I am really trying to digest this paper, but the more I read it again, the more I realize that I never fully understood it.
Basically, I am trying to get an example where I can check the similarities between (28) and (29) to see I am doing things properly.
Here are some important parts that I am try to follow:
- Eq 28 and Eq 29
- I am using DCT-II as $T_a$ and $T_b$ and iDCT-I as $T_c$. Thus according to the paper, I must use the extensions HSHS on both $x$ and $y$, them the output will be a circular convolution of their extended versions
- Then, we should be able to match this output by applying a multiplication operations on DCT representation of their unextended versions.

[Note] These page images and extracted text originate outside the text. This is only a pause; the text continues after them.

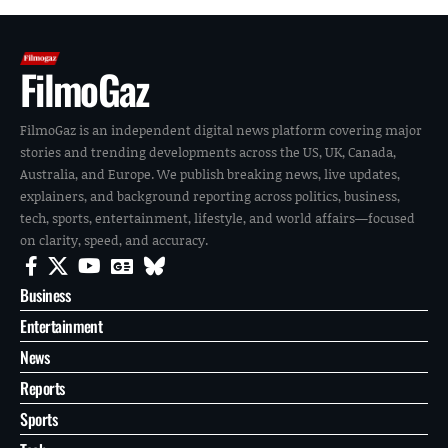
FilmoGaz
FilmoGaz is an independent digital news platform covering major
stories and trending developments across the US, UK, Canada,
Australia, and Europe. We publish breaking news, live updates,
explainers, and background reporting across politics, business,
tech, sports, entertainment, lifestyle, and world affairs—focused
on clarity, speed, and accuracy.
Business
Entertainment
News
Reports
Sports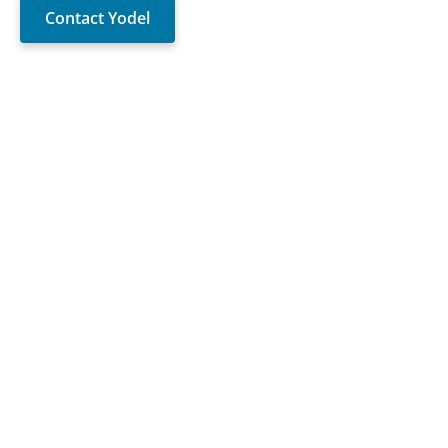
Contact Yodel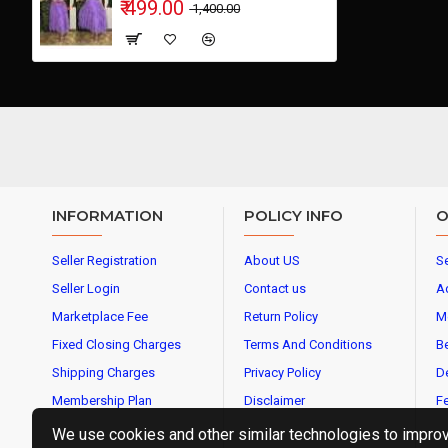
₹ 499.00
₹ 1,400.00
INFORMATION
POLICY INFO
O
Seller Registration
About US
Se
Seller Login
Contact us
A
Marketplace Fee
Return Policy
M
Fixed Closing Charges
Terms And Conditions
Be
Shipping Charges
Privacy Policy
De
Membership Plan
Disclaimer
Fe
We use cookies and other similar technologies to improve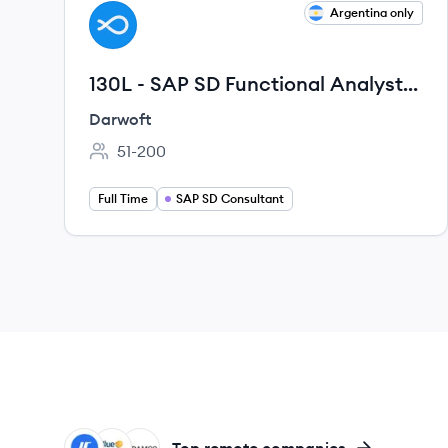
View job
Argentina only
DA
130L - SAP SD Functional Analyst
(VMS/VELO) · Senior · Remoto ·
Darwoft
LATAM
51-200
Employee count:
Full Time
SAP SD Consultant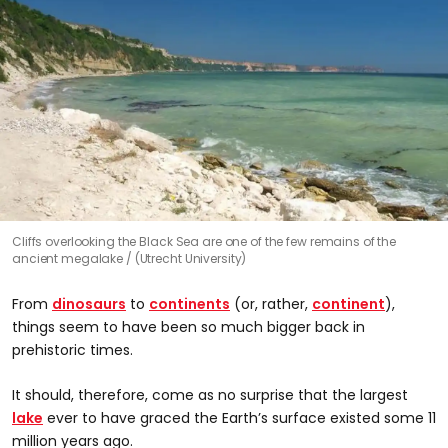
Cliffs overlooking the Black Sea are one of the few remains of the
ancient megalake
(Utrecht University)
From
dinosaurs
to
continents
(or, rather,
continent
),
things seem to have been so much bigger back in
prehistoric times.
It should, therefore, come as no surprise that the largest
lake
ever to have graced the Earth’s surface existed some 11
million years ago.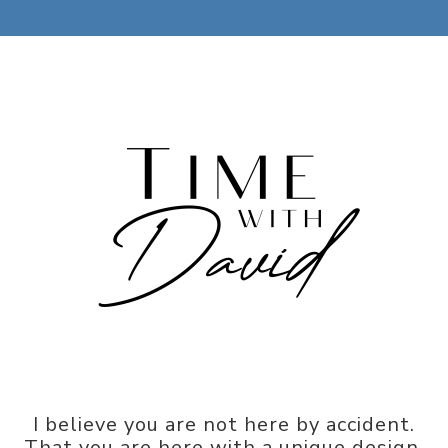
I believe you are not here by accident.
That you are here with a unique design,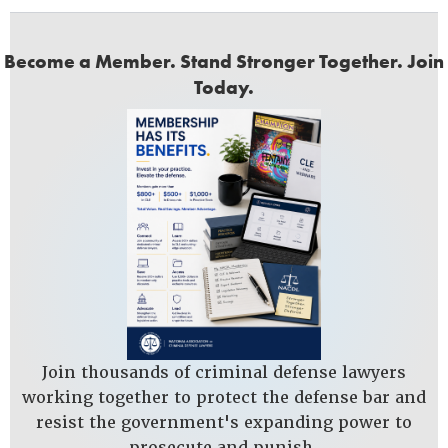
Become a Member. Stand Stronger Together. Join
Today.
Join thousands of criminal defense lawyers
working together to protect the defense bar and
resist the government's expanding power to
prosecute and punish.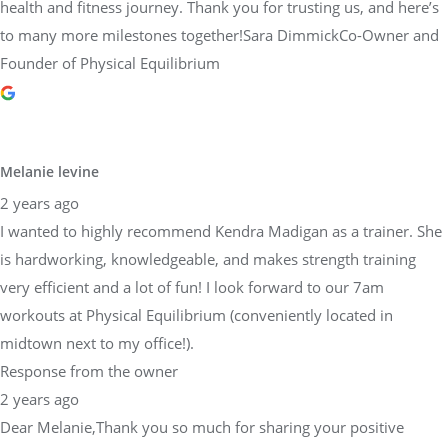
health and fitness journey. Thank you for trusting us, and here’s
to many more milestones together!Sara DimmickCo-Owner and
Founder of Physical Equilibrium
Melanie levine
2 years ago
I wanted to highly recommend Kendra Madigan as a trainer. She
is hardworking, knowledgeable, and makes strength training
very efficient and a lot of fun! I look forward to our 7am
workouts at Physical Equilibrium (conveniently located in
midtown next to my office!).
Response from the owner
2 years ago
Dear Melanie,Thank you so much for sharing your positive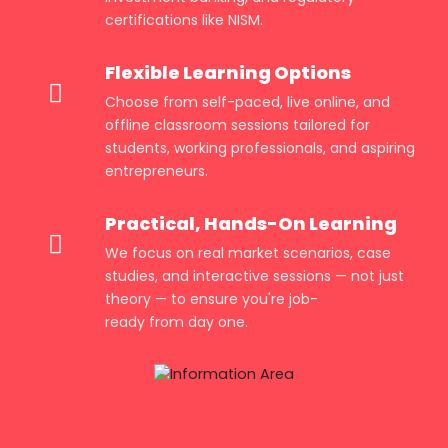
certifications like NISM.
Flexible Learning Options
Choose from self-paced, live online, and
offline classroom sessions tailored for
students, working professionals, and aspiring
entrepreneurs.
Practical, Hands-On Learning
We focus on real market scenarios, case
studies, and interactive sessions — not just
theory — to ensure you're job-
ready from day one.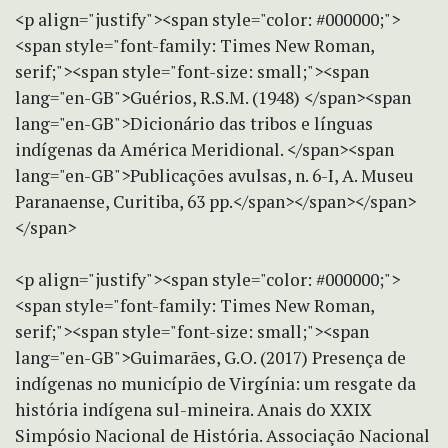
<p align="justify"><span style="color: #000000;">
<span style="font-family: Times New Roman,
serif;"><span style="font-size: small;"><span
lang="en-GB">Guérios, R.S.M. (1948) </span><span
lang="en-GB">Dicionário das tribos e línguas
indígenas da América Meridional. </span><span
lang="en-GB">Publicações avulsas, n. 6-I, A. Museu
Paranaense, Curitiba, 63 pp.</span></span></span>
</span>
<p align="justify"><span style="color: #000000;">
<span style="font-family: Times New Roman,
serif;"><span style="font-size: small;"><span
lang="en-GB">Guimarães, G.O. (2017) Presença de
indígenas no município de Virgínia: um resgate da
história indígena sul-mineira. Anais do XXIX
Simpósio Nacional de História. Associação Nacional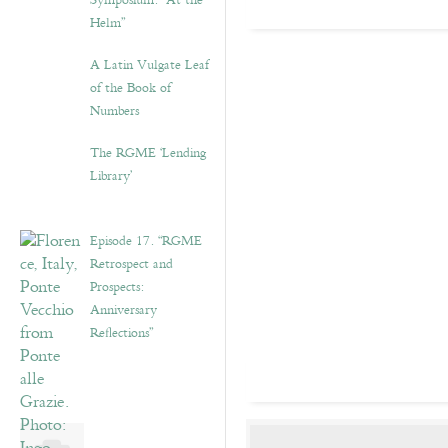
Symposium: “At the
Helm”
A Latin Vulgate Leaf
of the Book of
Numbers
The RGME ‘Lending
Library’
Episode 17. “RGME
Retrospect and
Prospects:
Anniversary
Reflections”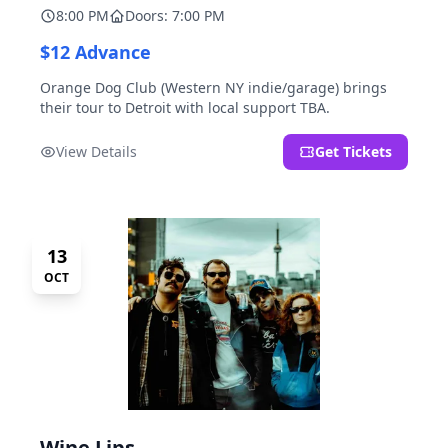
8:00 PM
Doors: 7:00 PM
$12 Advance
Orange Dog Club (Western NY indie/garage) brings
their tour to Detroit with local support TBA.
View Details
Get Tickets
13
OCT
Wine Lips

- However, when I get to reproduce this, I don't see this resemblance.
- There is no window $\mathcal{R}(n)$ I could extract from the first output bellow, that would match the second one.
- It could be that the output values using the transforms would needed to be scaled, somehow, but even doing so, it would not change their shape in the plot, which I am using to compare both outputs.
- According to the paper, I should get an extra sample on the approach using the transforms, since it outputs on the interval [-1, N-1], I am also not sure where that comes from.
In short: How to properly interpret and demonstrate this correspondence between (28) and (29) this combination of $T_a = T_b = \text{DCT-II}$ and $T_c = \text{DCT-I}$?